On the Trail
[ ] Rest when the rain stops. Forget your schedule; in extended bad weather, take advantage of dry spells to eat.
[ ] Hike wet, camp dry. During days and days of constant rain, you’re going to get wet, but your body heat will keep you warm while you’re moving (if not, you need to stop and make camp). Divide your clothes into “sacrifice” layers and “sacred” layers, advises Judd Rogers, a NOLS instructor who once experienced 60 days of rain on a 75-day semester course in Chilean Patagonia. Hike in your sacrifice layers and store them wet, in your vestibule. Keep your sacred layers dry. Always.
[ ] Avoid raising your arms. In a downpour, water will enter at your cuffs and seep up your sleeves. Use trekking poles? Shorten the length to minimize wrist exposure. In the worst conditions, consider hiking in a paddle jacket.
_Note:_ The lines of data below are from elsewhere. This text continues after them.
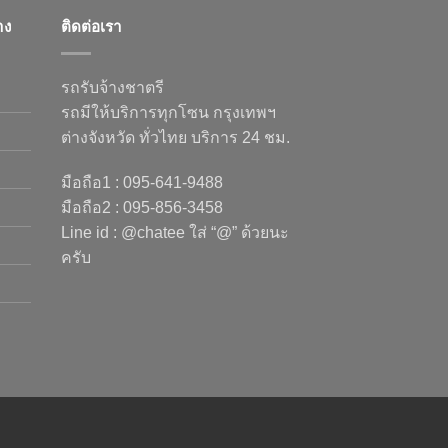
าง
ติดต่อเรา
รถรับจ้างชาตรี
รถมีให้บริการทุกโซน กรุงเทพฯ
ต่างจังหวัด ทั่วไทย บริการ 24 ชม.
มือถือ1 : 095-641-9488
มือถือ2 : 095-856-3458
Line id : @chatee ใส่ “@” ด้วยนะ
ครับ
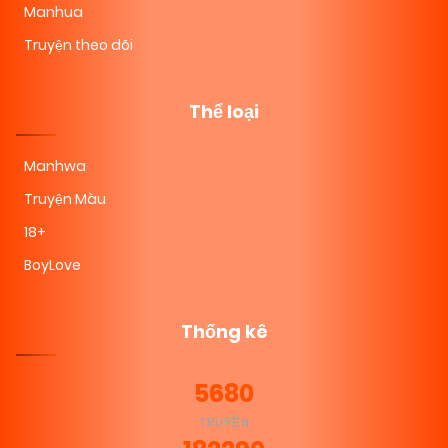
Manhua
Truyện theo dõi
Thể loại
Manhwa
Truyện Màu
18+
BoyLove
Thống kê
5680
TRUYỆN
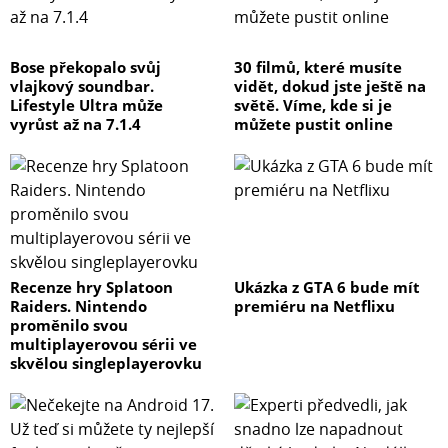
Bose překopalo svůj
30 filmů, které musíte
vlajkový soundbar.
vidět, dokud jste ještě na
Lifestyle Ultra může
světě. Víme, kde si je
vyrůst až na 7.1.4
můžete pustit online
Recenze hry Splatoon
Ukázka z GTA 6 bude mít
Raiders. Nintendo
premiéru na Netflixu
proměnilo svou
multiplayerovou sérii ve
skvělou singleplayerovku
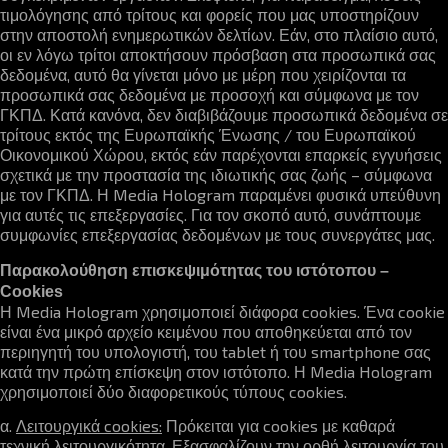
τιμολόγησης από τρίτους και φορείς που μας υποστηρίζουν
στην αποστολή ενημερωτικών δελτίων. Εάν, στο πλαίσιο αυτό,
οι εν λόγω τρίτοι αποκτήσουν πρόσβαση στα προσωπικά σας
δεδομένα, αυτό θα γίνεται μόνο με μέρη που χειρίζονται τα
προσωπικά σας δεδομένα με προσοχή και σύμφωνα με τον
ΓΚΠΔ. Κατά κανόνα, δεν διαβιβάζουμε προσωπικά δεδομένα σε
τρίτους εκτός της Ευρωπαϊκής Ένωσης / του Ευρωπαϊκού
Οικονομικού Χώρου, εκτός εάν παρέχονται επαρκείς εγγυήσεις
σχετικά με την προστασία της ιδιωτικής σας ζωής – σύμφωνα
με τον ΓΚΠΔ. Η Media Hologram παραμένει φυσικά υπεύθυνη
για αυτές τις επεξεργασίες. Για τον σκοπό αυτό, συνάπτουμε
συμφωνίες επεξεργασίας δεδομένων με τους συνεργάτες μας.
Παρακολούθηση επισκεψιμότητας του ιστότοπου –
Cookies
Η Media Hologram χρησιμοποιεί διάφορα cookies. Ένα cookie
είναι ένα μικρό αρχείο κειμένου που αποθηκεύεται από τον
περιηγητή του υπολογιστή, του tablet ή του smartphone σας
κατά την πρώτη επίσκεψη στον ιστότοπο. Η Media Hologram
χρησιμοποιεί δύο διαφορετικούς τύπους cookies.
α.
Λειτουργικά cookies:
Πρόκειται για cookies με καθαρά
τεχνική λειτουργικότητα. Εξασφαλίζουν την ορθή λειτουργία του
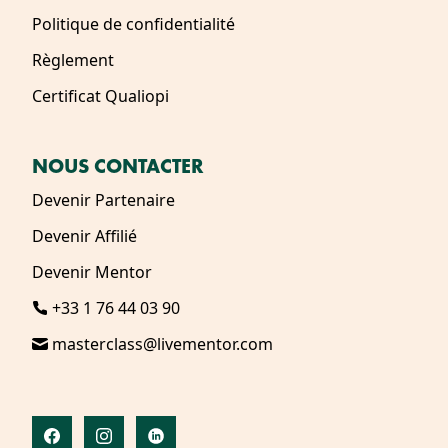
Politique de confidentialité
Règlement
Certificat Qualiopi
NOUS CONTACTER
Devenir Partenaire
Devenir Affilié
Devenir Mentor
+33 1 76 44 03 90
masterclass@livementor.com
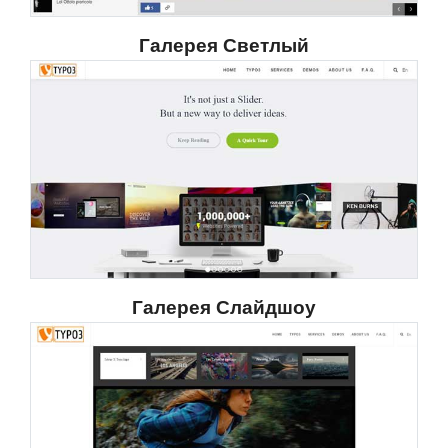
Галерея Светлый
Галерея Слайдшоу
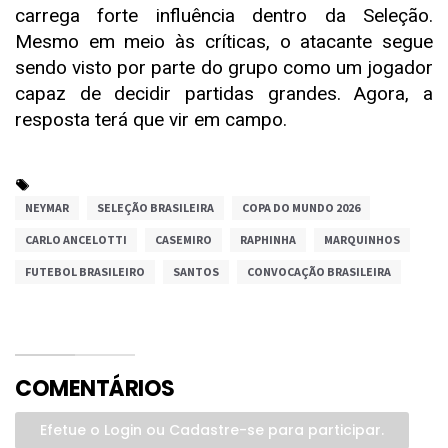
carrega forte influência dentro da Seleção.
Mesmo em meio às críticas, o atacante segue
sendo visto por parte do grupo como um jogador
capaz de decidir partidas grandes. Agora, a
resposta terá que vir em campo.
NEYMAR
SELEÇÃO BRASILEIRA
COPA DO MUNDO 2026
CARLO ANCELOTTI
CASEMIRO
RAPHINHA
MARQUINHOS
FUTEBOL BRASILEIRO
SANTOS
CONVOCAÇÃO BRASILEIRA
COMENTÁRIOS
Efetue o Login ou Cadastre-se para participar.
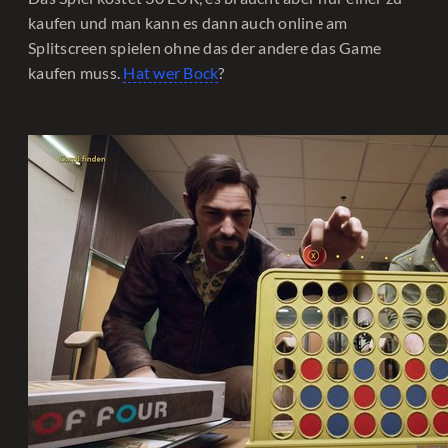
kaufen und man kann es dann auch online am
Splitscreen spielen ohne das der andere das Game
kaufen muss.
Hat wer Bock
?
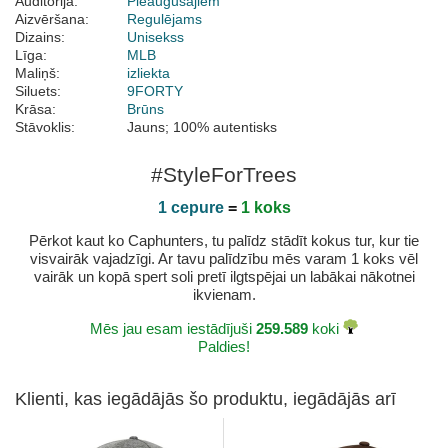
Auditorija:
Pieaugušajiem
Aizvēršana:
Regulējams
Dizains:
Unisekss
Līga:
MLB
Maliņš:
izliekta
Siluets:
9FORTY
Krāsa:
Brūns
Stāvoklis:
Jauns; 100% autentisks
#StyleForTrees
1 cepure
=
1 koks
Pērkot kaut ko Caphunters, tu palīdz stādīt kokus tur, kur tie
visvairāk vajadzīgi. Ar tavu palīdzību mēs varam 1 koks vēl
vairāk un kopā spert soli pretī ilgtspējai un labākai nākotnei
ikvienam.
Mēs jau esam iestādījuši
259.589
koki
Paldies!
Klienti, kas iegādājās šo produktu, iegādājās arī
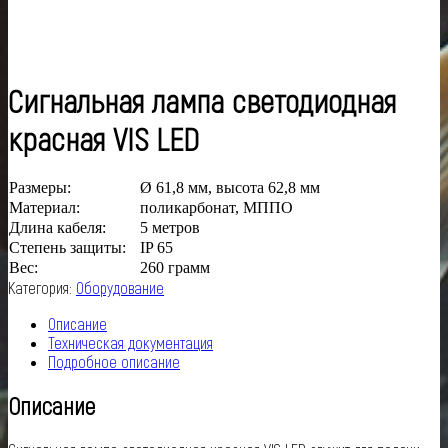
Сигнальная лампа светодиодная
красная VIS LED
Размеры:
Ø 61,8 мм, высота 62,8 мм
Материал:
поликарбонат, МППО
Длина кабеля:
5 метров
Степень защиты:
IP 65
Вес:
260 грамм
Категория:
Оборудование
Описание
Техническая документация
Подробное описание
Описание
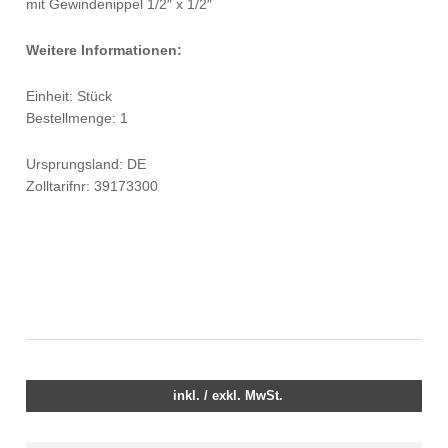
mit Gewindenippel 1/2″ x 1/2″
Weitere Informationen:
Einheit: Stück
Bestellmenge: 1
Ursprungsland: DE
Zolltarifnr: 39173300
inkl. / exkl. MwSt.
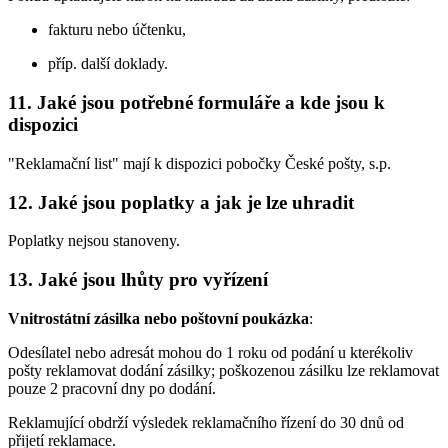
fakturu nebo účtenku,
příp. další doklady.
11. Jaké jsou potřebné formuláře a kde jsou k
dispozici
"Reklamační list" mají k dispozici pobočky České pošty, s.p.
12. Jaké jsou poplatky a jak je lze uhradit
Poplatky nejsou stanoveny.
13. Jaké jsou lhůty pro vyřízení
Vnitrostátní zásilka nebo poštovní poukázka
:
Odesílatel nebo adresát mohou do 1 roku od podání u kterékoliv
pošty reklamovat dodání zásilky; poškozenou zásilku lze reklamovat
pouze 2 pracovní dny po dodání.
Reklamující obdrží výsledek reklamačního řízení do 30 dnů od
přijetí reklamace.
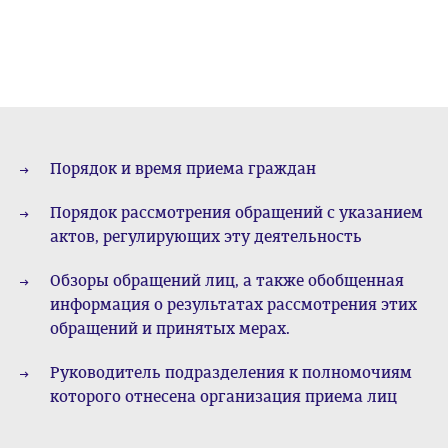
Порядок и время приема граждан
Порядок рассмотрения обращений с указанием
актов, регулирующих эту деятельность
Обзоры обращений лиц, а также обобщенная
информация о результатах рассмотрения этих
обращений и принятых мерах.
Руководитель подразделения к полномочиям
которого отнесена организация приема лиц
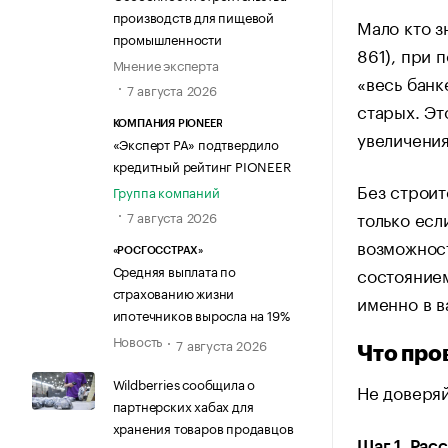
производств для пищевой
Мало кто з
промышленности
861), при 
Мнение эксперта
«весь банк
7 августа 2026
старых. Эт
КОМПАНИЯ PIONEER
увеличени
«Эксперт РА» подтвердило
кредитный рейтинг PIONEER
Без строит
Группа компаний
только есл
7 августа 2026
возможност
«РОСГОССТРАХ»
Средняя выплата по
состоянием
страхованию жизни
именно в в
ипотечников выросла на 19%
Новость
7 августа 2026
Что про
Wildberries сообщила о
Не доверяй
партнерских хабах для
хранения товаров продавцов
Шаг 1. Рас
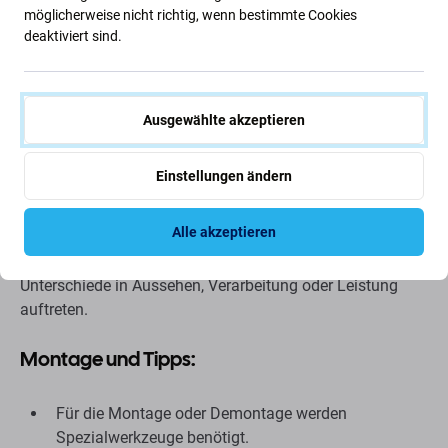
bietet ein geeignetes Gehäuse für die internen
möglicherweise nicht richtig, wenn bestimmte Cookies
Komponenten. Diese Version in Aurora-Blau passt optisch
deaktiviert sind.
perfekt zum Originaldesign des kompatiblen Geräts.
Ersatzteilqualität
Ausgewählte akzeptieren
Ersatzteil
aus dem Zubehörhandel:
Dieses Ersatzteil wird
Einstellungen ändern
von einem Drittanbieter als Alternative zum Originalteil
hergestellt. Es ist so konzipiert, dass es für das
Alle akzeptieren
kompatible Gerät optimal passt und funktioniert. Im
Vergleich zum Originalteil können geringfügige
Unterschiede in Aussehen, Verarbeitung oder Leistung
auftreten.
Montage und Tipps:
Für die Montage oder Demontage werden
Spezialwerkzeuge benötigt.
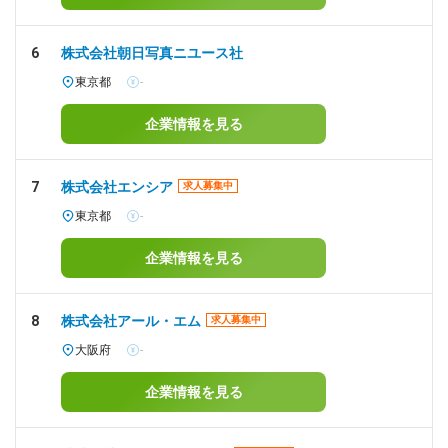
6
株式会社朝日写真ニユース社
東京都
-
企業情報を見る
7
株式会社エンシア
求人募集中
東京都
-
企業情報を見る
8
株式会社アール・エム
求人募集中
大阪府
-
企業情報を見る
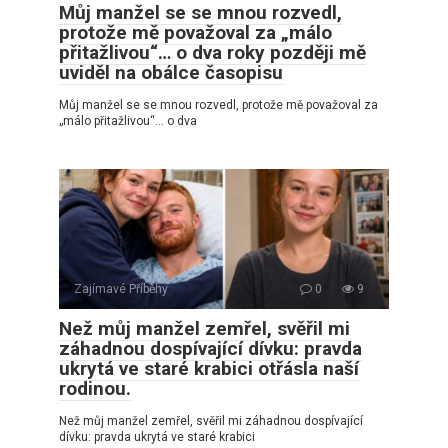
Můj manžel se se mnou rozvedl,
protože mě považoval za „málo
přitažlivou“… o dva roky později mě
uviděl na obálce časopisu
Můj manžel se se mnou rozvedl, protože mě považoval za
„málo přitažlivou“… o dva
Zajímavé Příběhy
0
9
Než můj manžel zemřel, svěřil mi
záhadnou dospívající dívku: pravda
ukrytá ve staré krabici otřásla naší
rodinou.
Než můj manžel zemřel, svěřil mi záhadnou dospívající
dívku: pravda ukrytá ve staré krabici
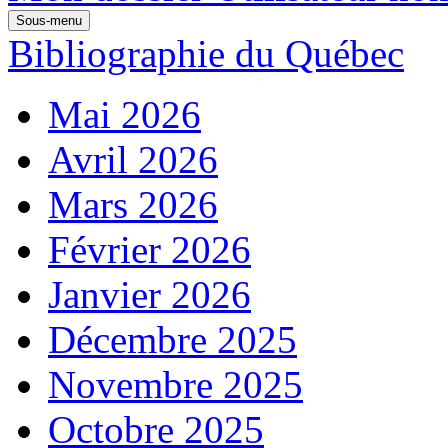
Sous-menu
Bibliographie du Québec
Mai 2026
Avril 2026
Mars 2026
Février 2026
Janvier 2026
Décembre 2025
Novembre 2025
Octobre 2025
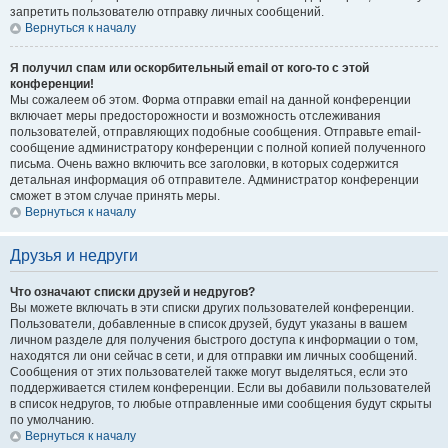
запретить пользователю отправку личных сообщений.
Вернуться к началу
Я получил спам или оскорбительный email от кого-то с этой
конференции!
Мы сожалеем об этом. Форма отправки email на данной конференции
включает меры предосторожности и возможность отслеживания
пользователей, отправляющих подобные сообщения. Отправьте email-
сообщение администратору конференции с полной копией полученного
письма. Очень важно включить все заголовки, в которых содержится
детальная информация об отправителе. Администратор конференции
сможет в этом случае принять меры.
Вернуться к началу
Друзья и недруги
Что означают списки друзей и недругов?
Вы можете включать в эти списки других пользователей конференции.
Пользователи, добавленные в список друзей, будут указаны в вашем
личном разделе для получения быстрого доступа к информации о том,
находятся ли они сейчас в сети, и для отправки им личных сообщений.
Сообщения от этих пользователей также могут выделяться, если это
поддерживается стилем конференции. Если вы добавили пользователей
в список недругов, то любые отправленные ими сообщения будут скрыты
по умолчанию.
Вернуться к началу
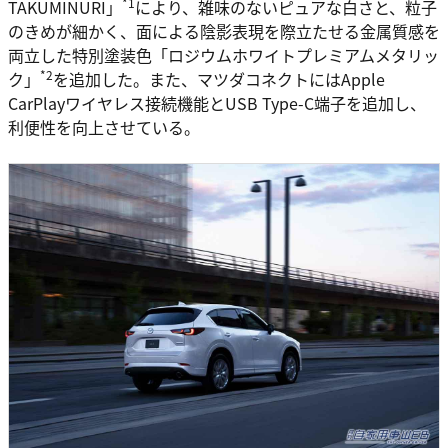
*1
TAKUMINURI」
により、雑味のないピュアな白さと、粒子
のきめが細かく、面による陰影表現を際立たせる金属質感を
両立した特別塗装色「ロジウムホワイトプレミアムメタリッ
*2
ク」
を追加した。また、マツダコネクトにはApple
CarPlayワイヤレス接続機能とUSB Type-C端子を追加し、
利便性を向上させている。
The neoprene cuffs and secure wrist enclosures help keep water out.
[ ] Use waterproof stuffsacks or line your pack with trash compactor bags. Pack covers reduce water weight absorbed by your pack, but tend to flap in the wind and snag if you’re bushwhacking.
[ ] Wear neoprene socks and gloves. Rogers uses plastic boots—which absorb no water—to avoid chronically soggy feet.
[ ] Choose a double-wall tent (best at reducing condensation) with at least one large vestibule.
[ ] Make sure seams are taped, and seam-seal any that show wear. Check for UV damage to your tent fly, says Rogers, by trying to suck air through it. If you can, replace it.
[ ] Avoid pitching your tent in a depression or where water might collect. Even if your tent floor doesn’t leak, the floorless vestibule will be over a puddle. Also: Keep the inner tent dry by pitching it in a sheltered area without staking it, then drape the fly over and move the tent as needed to level ground.
[ ] Tighten sagging rainflies; you want a taut pitch that separates fly and tent, which increases air circulation and reduces condensation. Use an adjustable trucker’s hitch so you can easily retighten guylines (page 46). And pack gear you leave in the tent in waterproof stuffsacks, if you won’t be there to protect it.
[ ] If you must cook in your vestibule, ventilate it well.
[ ] Rogers warms up with Super Cocoa: 4 tablespoons cocoa; 2 tablespoons each of powdered milk, brown sugar, and peanut butter; and 1 ounce of cheese. Add hot water to taste.
MontBell U.L. Trekking Umbrella
An umbrella affords a few square feet of sanity during ceaseless downpours, whether it’s for eating, map reading, or just snapping a picture. And hiking with an umbrella (when there’s no wind) upgrades your view. Bonus: This one is so light it hardly needs justification ($39; 5.8 oz.; montbell.us).
Rig a Kitchen Tarp
It’s more comfortable than vestibule cooking, and in bear country, you want to keep food away from your tent anyway. An A-frame (left) affords maximum weather protection, while a lean-to affords more headroom and a better view. No trees? Use trekking poles guyed out in two directions for stability.
Thou Shalt Not: Overheat.
When waterproof/breathable shells get steamy, dial down your pace, or wear the jacket like a vest: Stick your arms through the pit zips and tuck the sleeves into pockets.